DSAS for Social での MySQL のボトルネックと今後の方針
KLab Advent Calendar 2011 「DSAS for Social を支える技術」の5日目です。
@methane による MySQL を骨までしゃぶるチューニングシリーズ (シリーズ名は今考えました)のまとめとして、現在の DSAS for Social の MySQL のリアルな性能値や直面しているボトルネックを赤裸々に公開 してしまいます。
innodb_io_capacity を増やそう
本題に入る前に、まだ紹介してないけど1記事にするほどではなかった パラメータを紹介しておきます。

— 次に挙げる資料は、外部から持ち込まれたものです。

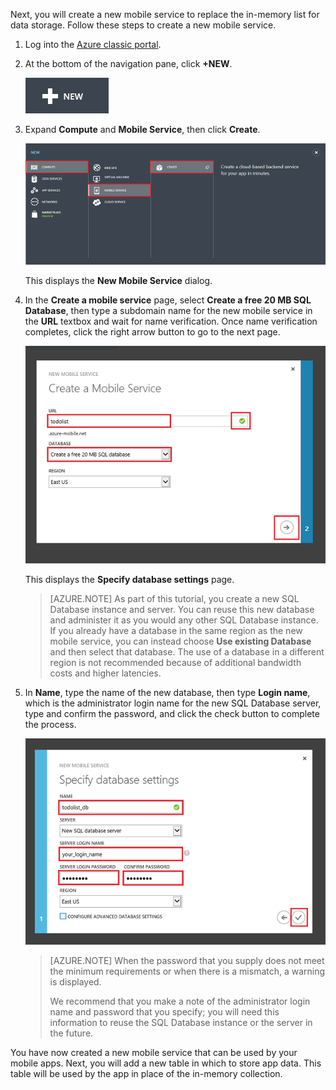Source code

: 

Next, you will create a new mobile service to replace the in-memory list for data storage. Follow these steps to create a new mobile service.

1. Log into the [Azure classic portal](https://manage.windowsazure.com/). 
2. At the bottom of the navigation pane, click **+NEW**.
   
   ![plus-new](./media/mobile-services-create-new-service-data/plus-new.png)
3. Expand **Compute** and **Mobile Service**, then click **Create**.
   
   ![mobile-create](./media/mobile-services-create-new-service-data/mobile-create.png)
   
   This displays the **New Mobile Service** dialog.
4. In the **Create a mobile service** page, select **Create a free 20 MB SQL Database**, then type a subdomain name for the new mobile service in the **URL** textbox and wait for name verification. Once name verification completes, click the right arrow button to go to the next page.    
   
   ![mobile-create-page1](./media/mobile-services-create-new-service-data/mobile-create-page1.png)
   
   This displays the **Specify database settings** page.

    > [AZURE.NOTE] As part of this tutorial, you create a new SQL Database instance and server. You can reuse this new database and administer it as you would any other SQL Database instance. If you already have a database in the same region as the new mobile service, you can instead choose **Use existing Database** and then select that database. The use of a database in a different region is not recommended because of additional bandwidth costs and higher latencies.

1. In **Name**, type the name of the new database, then type **Login name**, which is the administrator login name for the new SQL Database server, type and confirm the password, and click the check button to complete the process.
   
   ![mobile-create-page2](./media/mobile-services-create-new-service-data/mobile-create-page2.png)

    > [AZURE.NOTE] When the password that you supply does not meet the minimum requirements or when there is a mismatch, a warning is displayed.  
    >
    > We recommend that you make a note of the administrator login name and password that you specify; you will need this information to reuse the SQL Database instance or the server in the future.

You have now created a new mobile service that can be used by your mobile apps. Next, you will add a new table in which to store app data. This table will be used by the app in place of the in-memory collection.

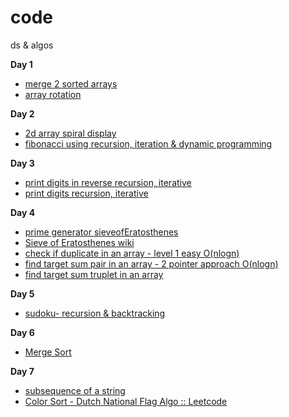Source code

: # code
ds &amp; algos

 **Day 1** 
   - [merge 2 sorted arrays ](https://github.com/dpgithubRepo/code/blob/main/code/src/day1/MergeMain.java)
   - [array rotation](https://github.com/dpgithubRepo/code/blob/main/code/src/day1/RotateMain.java)

**Day 2** 
   - [2d array spiral display](https://github.com/dpgithubRepo/code/blob/main/code/src/day2/ArraySpiralDisplay.java)
   - [fibonacci using recursion, iteration & dynamic programming](https://github.com/dpgithubRepo/code/blob/main/code/src/day2/Fibonacci.java)

**Day 3** 
   - [print digits in reverse recursion, iterative](https://github.com/dpgithubRepo/code/blob/main/code/src/day3/PrintDigitsReverse.java)
   - [print digits recursion, iterative](https://github.com/dpgithubRepo/code/blob/main/code/src/day3/PrintDigits.java)

**Day 4** 
   - [prime generator sieveofEratosthenes](https://github.com/dpgithubRepo/code/blob/main/code/src/day4/PrimeGenerator.java)
   - [Sieve of Eratosthenes wiki](https://en.wikipedia.org/wiki/Sieve_of_Eratosthenes)
   - [check if duplicate in an array - level 1 easy O(nlogn)](https://github.com/dpgithubRepo/code/blob/main/code/src/day4/CheckDuplicate.java)
   - [find target sum pair in an array - 2 pointer approach O(nlogn)](https://github.com/dpgithubRepo/code/blob/main/code/src/day4/TargetSumPair.java)
   - [find target sum truplet in an array](https://github.com/dpgithubRepo/code/blob/main/code/src/day4/TargetSumTriplet.java)
   
**Day 5** 
   - [sudoku- recursion & backtracking](https://github.com/dpgithubRepo/code/blob/main/code/src/day5/SudokuBoard.java)

**Day 6** 
   - [Merge Sort](https://github.com/dpgithubRepo/code/blob/main/code/src/day6/MergeSort.java)

**Day 7** 
   - [subsequence of a string](https://github.com/dpgithubRepo/code/blob/main/code/src/day7/SubSequence.java)
   - [Color Sort - Dutch National Flag Algo :: Leetcode](https://github.com/dpgithubRepo/code/blob/main/code/src/day7/SortColors.java)




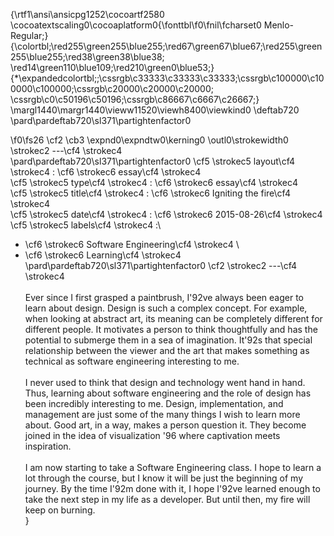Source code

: {\rtf1\ansi\ansicpg1252\cocoartf2580
\cocoatextscaling0\cocoaplatform0{\fonttbl\f0\fnil\fcharset0 Menlo-Regular;}
{\colortbl;\red255\green255\blue255;\red67\green67\blue67;\red255\green255\blue255;\red38\green38\blue38;
\red14\green110\blue109;\red210\green0\blue53;}
{\*\expandedcolortbl;;\cssrgb\c33333\c33333\c33333;\cssrgb\c100000\c100000\c100000;\cssrgb\c20000\c20000\c20000;
\cssrgb\c0\c50196\c50196;\cssrgb\c86667\c6667\c26667;}
\margl1440\margr1440\vieww11520\viewh8400\viewkind0
\deftab720
\pard\pardeftab720\sl371\partightenfactor0

\f0\fs26 \cf2 \cb3 \expnd0\expndtw0\kerning0
\outl0\strokewidth0 \strokec2 ---\cf4 \strokec4 \
\pard\pardeftab720\sl371\partightenfactor0
\cf5 \strokec5 layout\cf4 \strokec4 : \cf6 \strokec6 essay\cf4 \strokec4 \
\cf5 \strokec5 type\cf4 \strokec4 : \cf6 \strokec6 essay\cf4 \strokec4 \
\cf5 \strokec5 title\cf4 \strokec4 : \cf6 \strokec6 Igniting the fire\cf4 \strokec4 \
\cf5 \strokec5 date\cf4 \strokec4 : \cf6 \strokec6 2015-08-26\cf4 \strokec4 \
\cf5 \strokec5 labels\cf4 \strokec4 :\
  - \cf6 \strokec6 Software Engineering\cf4 \strokec4 \
  - \cf6 \strokec6 Learning\cf4 \strokec4 \
\pard\pardeftab720\sl371\partightenfactor0
\cf2 \strokec2 ---\cf4 \strokec4 \
\
Ever since I first grasped a paintbrush, I\'92ve always been eager to learn about design. Design is such a complex concept. For example, when looking at abstract art, its meaning can be completely different for different people. It motivates a person to think thoughtfully and has the potential to submerge them in a sea of imagination. It\'92s that special relationship between the viewer and the art that makes something as technical as software engineering interesting to me.\
\
I never used to think that design and technology went hand in hand.  Thus, learning about software engineering and the role of design has been incredibly interesting to me. Design, implementation, and management are just some of the many things I wish to learn more about. Good art, in a way, makes a person question it. They become joined in the idea of visualization \'96 where captivation meets inspiration.\
\
I am now starting to take a Software Engineering class. I hope to learn a lot through the course, but I know it will be just the beginning of my journey. By the time I\'92m done with it, I hope I\'92ve learned enough to take the next step in my life as a developer. But until then, my fire will keep on burning.\
}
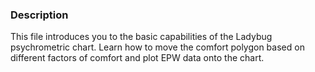 ### Description 
This file introduces you to the basic capabilities of the Ladybug psychrometric chart.
Learn how to move the comfort polygon based on different factors of comfort and plot EPW data onto the chart.
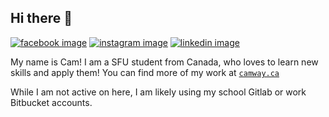 ## Hi there 👋
[![facebook image](https://img.shields.io/badge/Facebook-1877F2?style=for-the-badge&logo=facebook&logoColor=white)](https://www.facebook.com/cameron.way.319/) [![instagram image](https://img.shields.io/badge/Instagram-E4405F?style=for-the-badge&logo=instagram&logoColor=white)](https://www.instagram.com/camwaay/) [![linkedin image](https://img.shields.io/badge/LinkedIn-0077B5?style=for-the-badge&logo=linkedin&logoColor=white)](https://www.linkedin.com/in/camway/) 

My name is Cam! I am a SFU student from Canada, who loves to learn new skills and apply them! You can find more of my work at [`camway.ca`](http://camway.ca)

While I am not active on here, I am likely using my school Gitlab or work Bitbucket accounts.
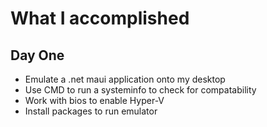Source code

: # What I accomplished

## Day One
- Emulate a .net maui application onto my desktop
- Use CMD to run a systeminfo to check for compatability
- Work with bios to enable Hyper-V
- Install packages to run emulator

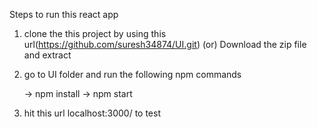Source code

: Steps to run this react app
1. clone the this project by using this url(https://github.com/suresh34874/UI.git)
(or)
Download the zip file and extract

2. go to UI folder and run the following npm commands

	-> npm install
	-> npm start
	
3. hit this url localhost:3000/ to test	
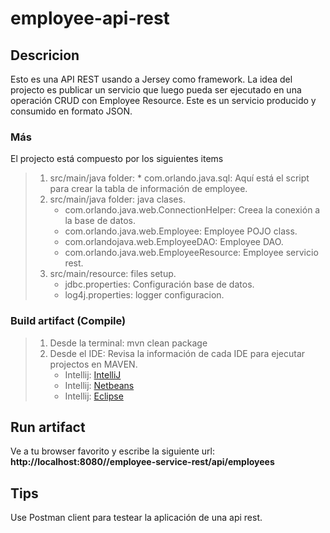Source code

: # employee-api-rest

## Descricion



Esto es una API REST usando a Jersey como framework. La idea del projecto es publicar un servicio que luego pueda ser
ejecutado en una operación CRUD con Employee Resource. Este es un servicio producido y consumido en formato JSON.


### Más

El projecto está compuesto por los siguientes items

> 1.	src/main/java folder:
        * com.orlando.java.sql: Aquí está el script para crear la tabla de información de employee.
> 2.	src/main/java folder: java clases.
>       *	com.orlando.java.web.ConnectionHelper: Creea la conexión a la base de datos.
>       *	com.orlando.java.web.Employee: Employee POJO class.
>       *	com.orlandojava.web.EmployeeDAO: Employee DAO.
>       *	com.orlando.java.web.EmployeeResource: Employee servicio rest.
> 3.	src/main/resource: files setup.
>       *	jdbc.properties: Configuración base de datos.
>       *	log4j.properties: logger configuracion.


### Build artifact (Compile)

> 1.	Desde la terminal: mvn clean package
> 2.	Desde el IDE: Revisa la información de cada IDE para ejecutar projectos en MAVEN.
>       *	Intellij: [IntelliJ](https://www.jetbrains.com/help/idea/maven-support.html)
>       *	Intellij: [Netbeans](https://platform.netbeans.org/tutorials/nbm-maven-quickstart.html)
>       *	Intellij: [Eclipse](http://maven.apache.org/plugins/maven-eclipse-plugin/usage.html)

## Run artifact

Ve a tu browser favorito y escribe la siguiente url: **http://localhost:8080//employee-service-rest/api/employees**

## Tips

Use Postman client para testear la aplicación de una api rest.

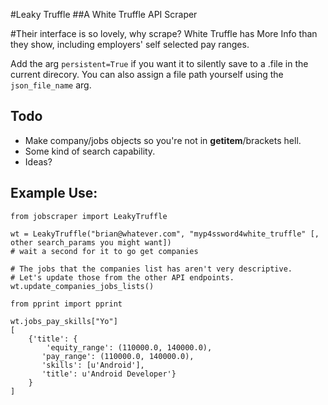 #Leaky Truffle
##A White Truffle API Scraper

#Their interface is so lovely, why scrape?
White Truffle has More Info than they show, including employers' self selected pay ranges.

Add the arg `persistent=True` if you want it to silently save to a .file in the current direcory. You can also assign a file path yourself using the `json_file_name` arg.

## Todo
+ Make company/jobs objects so you're not in __getitem__/brackets hell.
+ Some kind of search capability.
+ Ideas?

## Example Use:

	from jobscraper import LeakyTruffle

	wt = LeakyTruffle("brian@whatever.com", "myp4ssword4white_truffle" [, other search_params you might want])
	# wait a second for it to go get companies 

	# The jobs that the companies list has aren't very descriptive.
	# Let's update those from the other API endpoints.
	wt.update_companies_jobs_lists()

	from pprint import pprint

	wt.jobs_pay_skills["Yo"]
	[
		{'title': {
			'equity_range': (110000.0, 140000.0),
		   'pay_range': (110000.0, 140000.0),
		   'skills': [u'Android'],
		   'title': u'Android Developer'}
		}
	]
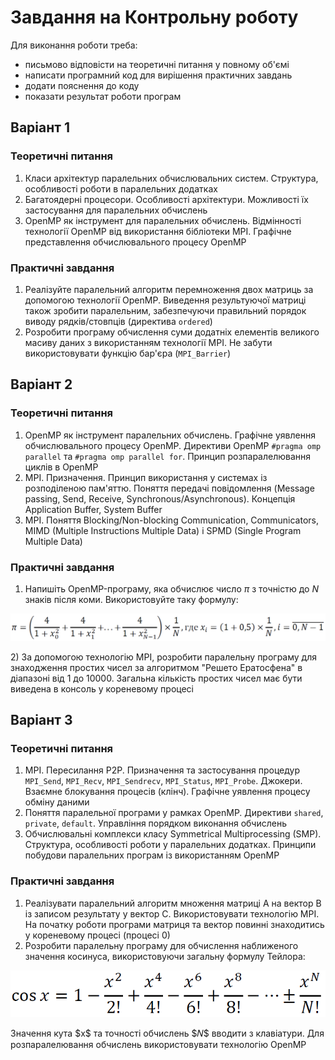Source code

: # Завдання на Контрольну роботу

Для виконання роботи треба:

- письмово відповісти на теоретичні питання у повному об'ємі
- написати програмний код для вирішення практичних завдань
- додати пояснення до коду
- показати результат роботи програм

## Варіант 1

### Теоретичні питання

1) Класи архітектур паралельних обчислювальних систем. Структура, особливості роботи в паралельних додатках
2) Багатоядерні процесори. Особливості архітектури. Можливості їх застосування для паралельних обчислень
3) OpenMP як інструмент для паралельних обчислень. Відмінності технології OpenMP від використання бібліотеки MPI. Графічне представлення обчислювального процесу OpenMP

### Практичні завдання

1) Реалізуйте паралельний алгоритм перемноження двох матриць за допомогою технології OpenMP. Виведення результуючої матриці також зробити паралельним, забезпечуючи правильний порядок виводу рядків/стовпців (директива `ordered`)
2) Розробити програму обчислення суми додатніх елементів великого масиву даних з використанням технології MPI. Не забути використовувати функцію бар'єра (`MPI_Barrier`)

## Варіант 2

### Теоретичні питання

1) OpenMP як інструмент паралельних обчислень. Графічне уявлення обчислювального процесу OpenMP. Директиви OpenMP `#pragma omp parallel` та `#pragma omp parallel for`. Принцип розпаралелювання циклів в OpenMP
2) MPI. Призначення. Принцип використання у системах із розподіленою пам'яттю. Поняття передачі повідомлення (Message passing, Send, Receive, Synchronous/Asynchronous). Концепція Application Buffer, System Buffer
3) MPI. Поняття Blocking/Non-blocking Communication, Communicators, MIMD (Multiple Instructions Multiple Data) і SPMD (Single Program Multiple Data)

### Практичні завдання

1) Напишіть OpenMP-програму, яка обчислює число $\pi$ з точністю до $N$ знаків після коми. Використовуйте таку формулу:
<p align="center">
  <img src="img/img_01.png" />
</p>
2) За допомогою технологію MPI, розробити паралельну програму для знаходження простих чисел за алгоритмом "Решето Ератосфена" в діапазоні від 1 до 10000. Загальна кількість простих чисел має бути виведена в консоль у кореневому процесі

## Варіант 3

### Теоретичні питання

1) MPI. Пересилання P2P. Призначення та застосування процедур `MPI_Send`, `MPI_Recv`, `MPI_Sendrecv`, `MPI_Status`, `MPI_Probe`. Джокери. Взаємне блокування процесів (клінч). Графічне уявлення процесу обміну даними
2) Поняття паралельної програми у рамках OpenMP. Директиви `shared`, `private`, `default`. Управління порядком виконання обчислень
3) Обчислювальні комплекси класу Symmetrical Multiprocessing (SMP). Структура, особливості роботи у паралельних додатках. Принципи побудови паралельних програм із використанням OpenMP

### Практичні завдання

1) Реалізувати паралельний алгоритм множення матриці A на вектор B із записом результату у вектор C. Використовувати технологію MPI. На початку роботи програми матриця та вектор повинні знаходитись у кореневому процесі (процесі 0)
2) Розробити паралельну програму для обчислення наближеного значення косинуса, використовуючи загальну формулу Тейлора:
<p align="center">
  <img src="img/img_02.png" />
</p>
Значення кута $x$ та точності обчислень $𝑁$ вводити з клавіатури. Для розпаралелювання обчислень використовувати технологію OpenMP
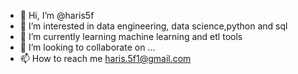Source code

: - 👋 Hi, I’m @haris5f
- 👀 I’m interested in data engineering, data science,python and sql
- 🌱 I’m currently learning machine learning and etl tools
- 💞️ I’m looking to collaborate on ...
- 📫 How to reach me haris.5f1@gmail.com

<!---
haris5f/haris5f is a ✨ special ✨ repository because its `README.md` (this file) appears on your GitHub profile.
You can click the Preview link to take a look at your changes.
--->
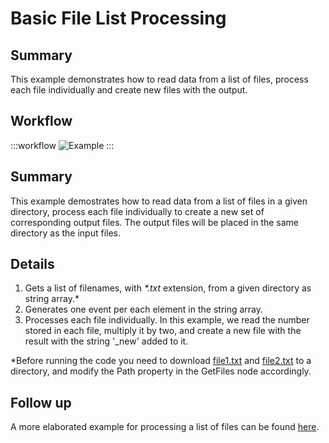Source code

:# Basic File List Processing

## Summary
This example demonstrates how to read data from a list of files, process each file individually and create new files with the output.

## Workflow

:::workflow
![Example](~/workflows//BonsaiExamples/IO/BasicFileListProcessing/BasicFileListProcessing.bonsai)
:::

## Summary
This example demostrates how to read data from a list of files in a given directory, process each file individually to create a new set of corresponding output files. The output files will be placed in the same directory as the input files.

## Details
1. Gets a list of filenames, with *\*.txt* extension, from a given directory as string array.\*
2. Generates one event per each element in the string array.
3. Processes each file individually. In this example, we read the number stored in each file, multiply it by two, and create a new file with the result with the string '_new' added to it.

*Before running the code you need to download [file1.txt](https://github.com/fchampalimaud/cf.bonsai/blob/main/docs/workflows/BonsaiExamples/IO/ProcessFileList/file1.txt) and [file2.txt](https://github.com/fchampalimaud/cf.bonsai/blob/main/docs/workflows/BonsaiExamples/IO/ProcessFileList/file1.txt) to a directory, and modify the Path property in the GetFiles node accordingly. 


## Follow up
A more elaborated example for processing a list of files can be found [here](../ElaborateFileListProcessing/ElaborateFileListProcessing.md).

innodb_io_capacity は、 InnoDB に教えるヒントで、 Disk の IO/sec を指定します。 デフォルトでは、通常のHDDでも使えるように中途半端な値(バージョンによって100か200) になっているのですが、BBU付きバッファがあるRAIDカードを使うなどで IO/sec が 高いマシンでは大き目に設定すると、若干ですが更新クエリ/secの限界値が上がりました。
いくつかの値を試してみたのですが、RAIDカードを使っている場合は 1000〜2000 くらいに設定すると性能が上がり、それ以上あげても性能が変わらなかったので、 この値を参考にしてください。
Gangliaのグラフを大公開
あるゲームでイベントをしているときのグラフを紹介します。 チューニングした結果ちゃんとサービスできてはいるけれど、 もうあちこちが限界です。
(順番に、マスターののCPU使用率、disk io, ネットワーク帯域とパケット数, 秒間クエリ数、SELECT,INSERT,UPDATE,DELETEクエリの内訳、そして スレーブのクエリの内訳になります)
まず、CPU使用率の半分をSystemが占めていますが、これはネットワーク 周りに起因するもので、純粋にクエリ数を減らさないと削減できなさそうです。 しかも、ソフトウェア割り込み処理などあまりコア数に対してスケールできない 部分があるので、2倍どころか1.5倍にも耐えられそうにありません。
Disk 書き込み速度は 50MB/sec にヒットしています。ダンプしたデータを取り込む時など、 ほとんどシーケンシャルな書き込みなら100MB/secを超えるのですが、通常のアクセスでは もう限界でしょう。
ネットワークでは、帯域こそギガビットを使いきっていないものの、 パケット/sec は 80K になっています。NICのハードやドライバにも よりますが、100K〜150K が限界で、限界に到達するとパケットロスが 大量発生してまともにサービスできなくなってしまいます。
秒間クエリ数を見てみると、トータルでは30K、更新クエリの数はマスター側では 見づらいのでスレーブ側を見るとだいたい 6.5K といったところでしょうか。 このグラフの時点ではレプリケーション遅延は時々数秒発生する程度なのですが、 もうすこし負荷が高いときは innodb_flush_log_at_trx_commit=0 にしても どんどんレプリケーションが遅延していくという状況になっていました。 (SELECTクエリがほとんどマスターに行っているのは数十分以上の レプリケーション遅延を前提としているためです)
MySQL チューニングの今後
CPUもネットワークもDisk IOも限界近くて、レプリケーションもどんどん遅延すると なると、もうチューニングでどうにかなる範囲を超えています。 分割するしかありません。
実は、上のグラフはすでに垂直分割をした後のもので、これ以上負荷が増えたら もう一段垂直分割することになるかもしれませんが、バランスよく分割できる 回数には限度があります。 面倒な水平分割から逃げるためにここまでチューニングしてきましたが、 腹をくくって今後のアプリケーションは水平分割を前提に設計していきます。
チューニングは楽しいですが、限界があり、限界を超えるにはアーキテクチャを 変えるしか無いという事実を覚えておく必要がありますね。